Some people here might still remember me from the early days of ReScript. Although I no longer maintain ReScript, the years I spent building its compiler, type system, and toolchain had an enormous impact on how I think about language and tooling design. Over the past three years I’ve been working on a new language called MoonBit, and I thought it might be interesting to share what it is and what I learned from the ReScript experience.
What is MoonBit?
MoonBit is a high level general purpose language like Swift, Golang and Java. It supports multiple backend including native (C,LLVM), Wasm(with/out GC) and JS, the Moonbit toolchain comes with a builtin coding agent(now rewritten in MoonBit itself.

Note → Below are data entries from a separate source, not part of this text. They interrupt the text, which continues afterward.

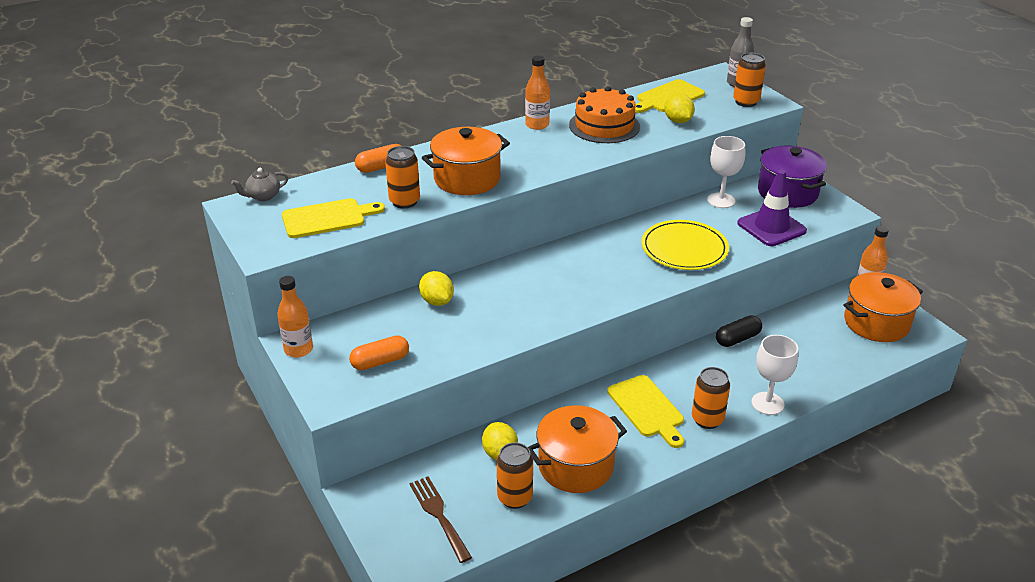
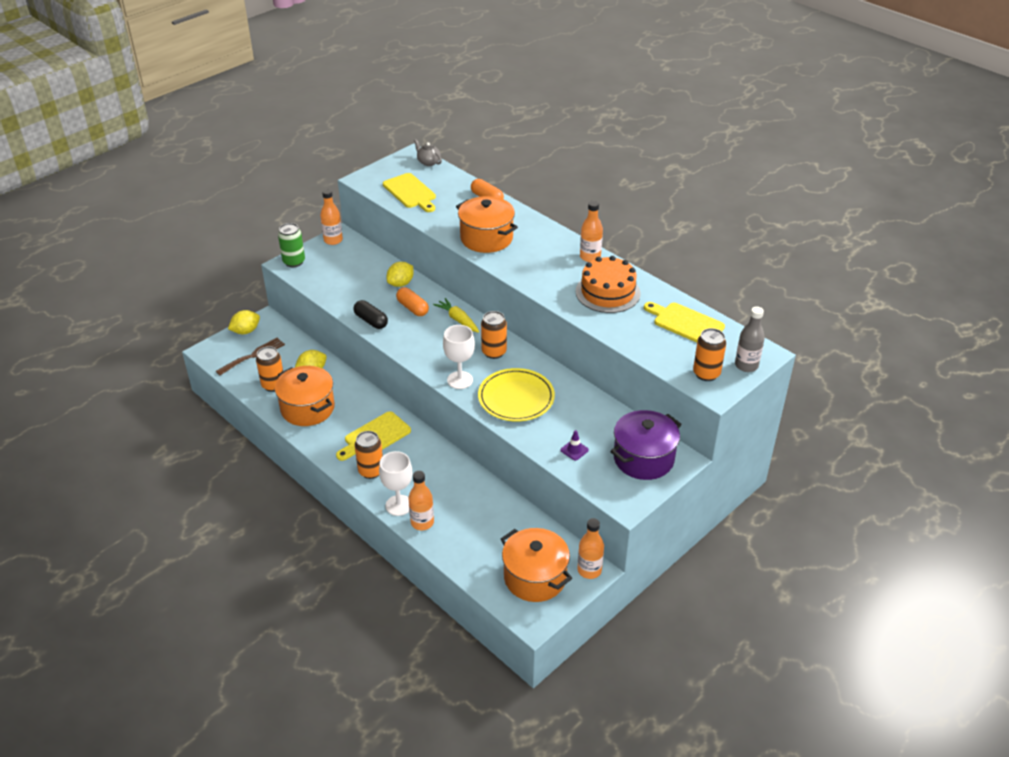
camera: 75 degrees right, 5 degrees up
orange capsule [349,335,409,370] -> orange capsule moved to [396,287,429,316]
orange can [385,146,420,209] -> orange can moved to [481,311,507,359]
yellow lemon [664,93,695,123] -> yellow lemon moved to [228,310,260,334]
white goblet [707,136,745,208] -> white goblet moved to [443,325,475,389]
black capsule [716,315,762,347] -> black capsule moved to [353,300,388,329]
purple traffic cone [737,170,807,246] -> purple traffic cone [560,430,589,461], size x0.43
none -> green can [278,223,305,267]
none -> orange bottle [408,471,434,530]
none -> yellow carrot [433,298,479,333]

MoonBit is a new statically typed, compiled language designed from the ground up to be AI-native. It aims to sit in a fairly pragmatic space: familiar syntax, predictable semantics, extremely fast compilation, and a standard library shaped around real-world software engineering rather than academic idealism. A large part of the vision is that AI will generate, refactor, and evolve a significant amount of MoonBit code, and the language, tooling, and packaging ecosystem are all designed with that in mind. In other words, instead of assuming a human-first workflow and then bolting AI on top, we try to co-design the whole experience so humans and LLMs can collaborate effectively.
The long-term goal is to build an end-to-end “software factory” where the language, compiler, IDE, package system, testing tools, and AI agents work together. This means making choices that sometimes look conservative but produce a more predictable environment for large-scale AI-assisted development.
Lessons I took from building the ReScript toolchain
Working on ReScript was both rewarding and instructive. A lot of decisions in MoonBit were shaped by that experience.
The first lesson was that the language and the IDE cannot be designed separately. ReScript didn’t have strong IDE support for a long time, partly because certain language features and compilation pipelines made tooling unnecessarily difficult(We inherited a lot from OCaml and don’t have fault tolerant lexer, parser, type checker in the beginning). For MoonBit, the IDE is treated as a first-class consumer from day one. Language services, incremental compilation, symbol queries, and navigation APIs are designed alongside the syntax and type system, not as an afterthought. The latest MoonBit IDE performance is superb that can respond under 100ms generally, we also shipped a web browser based IDE in the beginning(tour.moonbitlang.com)
The second lesson is the importance of controlling your own package ecosystem. With ReScript, depending on npm created both cultural and technical mismatches. MoonBit has its own package registry(mooncakes.io) and package manager from the start, which makes it possible to grow a community slowly, encourage idiomatic libraries, and avoid the dependency sprawl that often appears when a language simply inherits an existing ecosystem wholesale.
A third lesson is to be disciplined with inference. ReScript’s type inference was powerful but sometimes fragile. In MoonBit, top-level annotations are required and the type system avoids local generalization. Having slightly less inference leads to far more predictable code, easier tooling, easier refactoring, and more reliable AI generation.
Another takeaway is the value of giving developers strong support for data processing. ReScript had pattern matching, but in hindsight it could have gone further. MoonBit leans hard into this area with more ergonomic match constructs, better destructuring, and small pieces of syntactic sugar that make everyday code easier to read and generate. For example, we have native support for JSON, String and Bytes processing using pattern match, and pattern match over array is just as easy as List in ReScript.
Finally, there is the question of being “AI friendly”. It’s not obvious how to define this in theory. Instead of guessing, we take a more empirical approach: every new feature, syntax form, or sugar is evaluated by actually running LLM-based generation and seeing what produces more correct, idiomatic, consistent output. The language is co-designed with the tooling and with LLMs themselves. This matters in practice more than one might expect; tiny syntactic details can dramatically change the quality of generated code.
These are just a few reflections from someone who spent years building one toolchain and is now building another with the benefit of hindsight. MoonBit is not meant to replace ReScript or compete with it. They grew out of different goals and different eras. But many of the ideas in MoonBit trace directly back to the lessons I learned while building ReScript, and for that I remain genuinely grateful to the community that formed around it.
Happy to answer any questions or go deeper on any part if people find it interesting.